Extracted data entries
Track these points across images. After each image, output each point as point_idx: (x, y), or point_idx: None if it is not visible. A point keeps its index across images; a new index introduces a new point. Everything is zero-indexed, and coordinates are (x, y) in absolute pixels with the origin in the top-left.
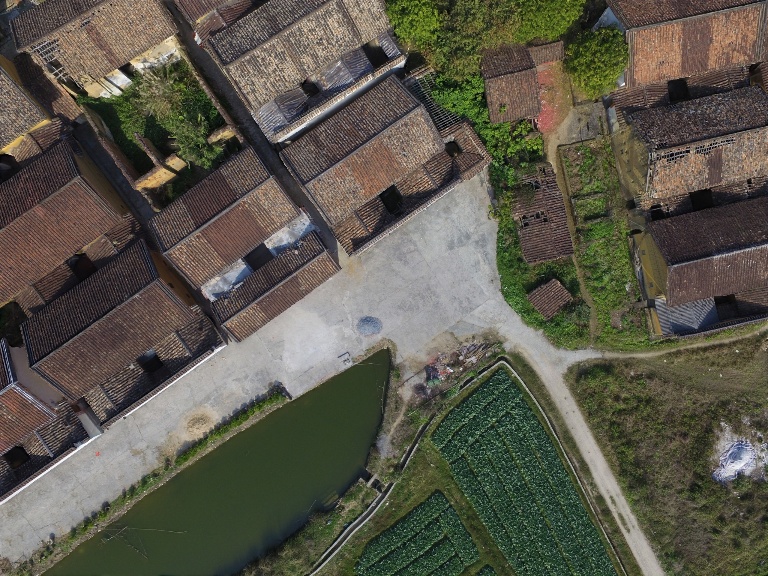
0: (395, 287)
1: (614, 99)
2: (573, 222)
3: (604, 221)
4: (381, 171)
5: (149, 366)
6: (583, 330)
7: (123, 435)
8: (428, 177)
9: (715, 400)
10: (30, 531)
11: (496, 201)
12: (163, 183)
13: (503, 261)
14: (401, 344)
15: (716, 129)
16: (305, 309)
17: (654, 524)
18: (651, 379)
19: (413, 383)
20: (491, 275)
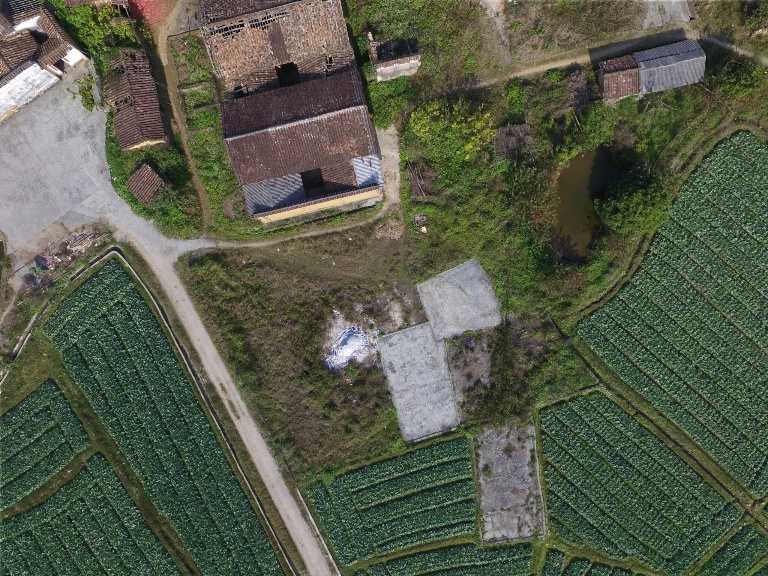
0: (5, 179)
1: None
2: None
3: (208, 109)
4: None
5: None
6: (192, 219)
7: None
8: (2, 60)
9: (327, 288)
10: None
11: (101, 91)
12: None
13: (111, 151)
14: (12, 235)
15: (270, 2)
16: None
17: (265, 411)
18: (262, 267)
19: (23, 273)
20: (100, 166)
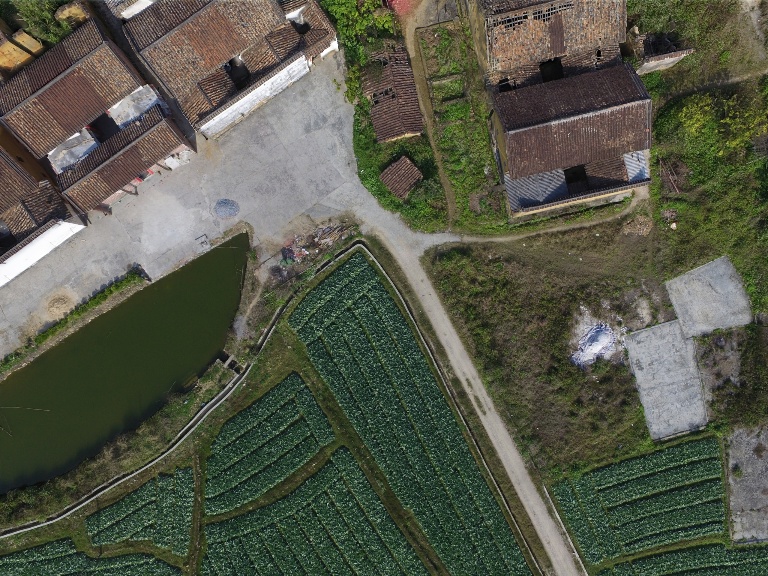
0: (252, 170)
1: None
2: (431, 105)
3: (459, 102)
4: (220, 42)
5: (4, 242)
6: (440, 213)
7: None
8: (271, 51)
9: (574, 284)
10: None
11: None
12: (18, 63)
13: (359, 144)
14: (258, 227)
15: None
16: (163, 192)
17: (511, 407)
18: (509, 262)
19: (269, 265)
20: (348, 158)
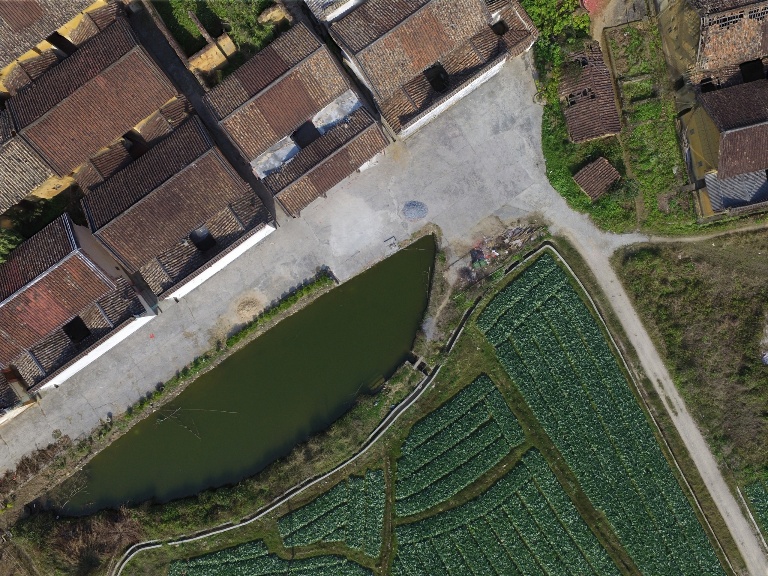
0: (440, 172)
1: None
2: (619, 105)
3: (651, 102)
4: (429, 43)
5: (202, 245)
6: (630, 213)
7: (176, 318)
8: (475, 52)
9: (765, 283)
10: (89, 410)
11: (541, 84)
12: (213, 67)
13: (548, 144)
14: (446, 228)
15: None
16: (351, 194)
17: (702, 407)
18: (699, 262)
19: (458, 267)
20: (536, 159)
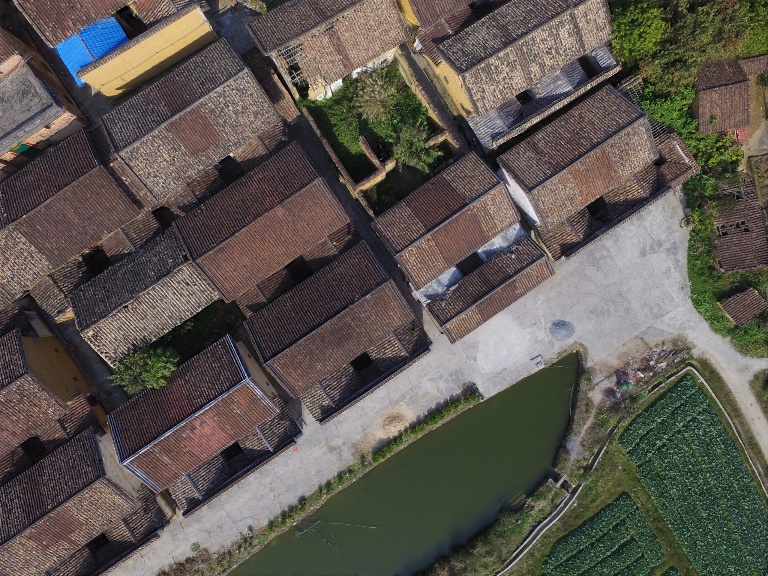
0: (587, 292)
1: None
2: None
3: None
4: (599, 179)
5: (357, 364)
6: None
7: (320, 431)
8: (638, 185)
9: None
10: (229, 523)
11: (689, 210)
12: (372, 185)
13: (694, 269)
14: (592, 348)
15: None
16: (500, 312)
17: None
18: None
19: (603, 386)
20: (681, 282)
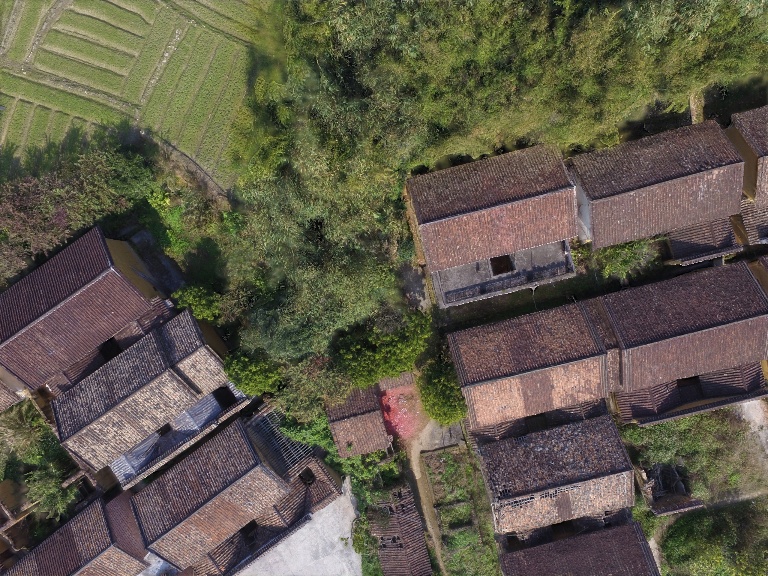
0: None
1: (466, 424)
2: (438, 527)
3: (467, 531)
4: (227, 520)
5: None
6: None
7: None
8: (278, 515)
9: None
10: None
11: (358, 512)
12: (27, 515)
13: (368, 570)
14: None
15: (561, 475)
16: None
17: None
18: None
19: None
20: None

- Set exercise -
Pull out each of the rows above that contains the word "pixels", and copy every one of them in full.

- Solution to the exercise -
Track these points across images. After each image, output each point as point_idx: (x, y), or point_idx: None if it is not visible. A point keeps its index across images; a new index introduces a new point. Everything is zero-indexed, and coordinates are (x, y) in absolute pixels with the origin in the top-left.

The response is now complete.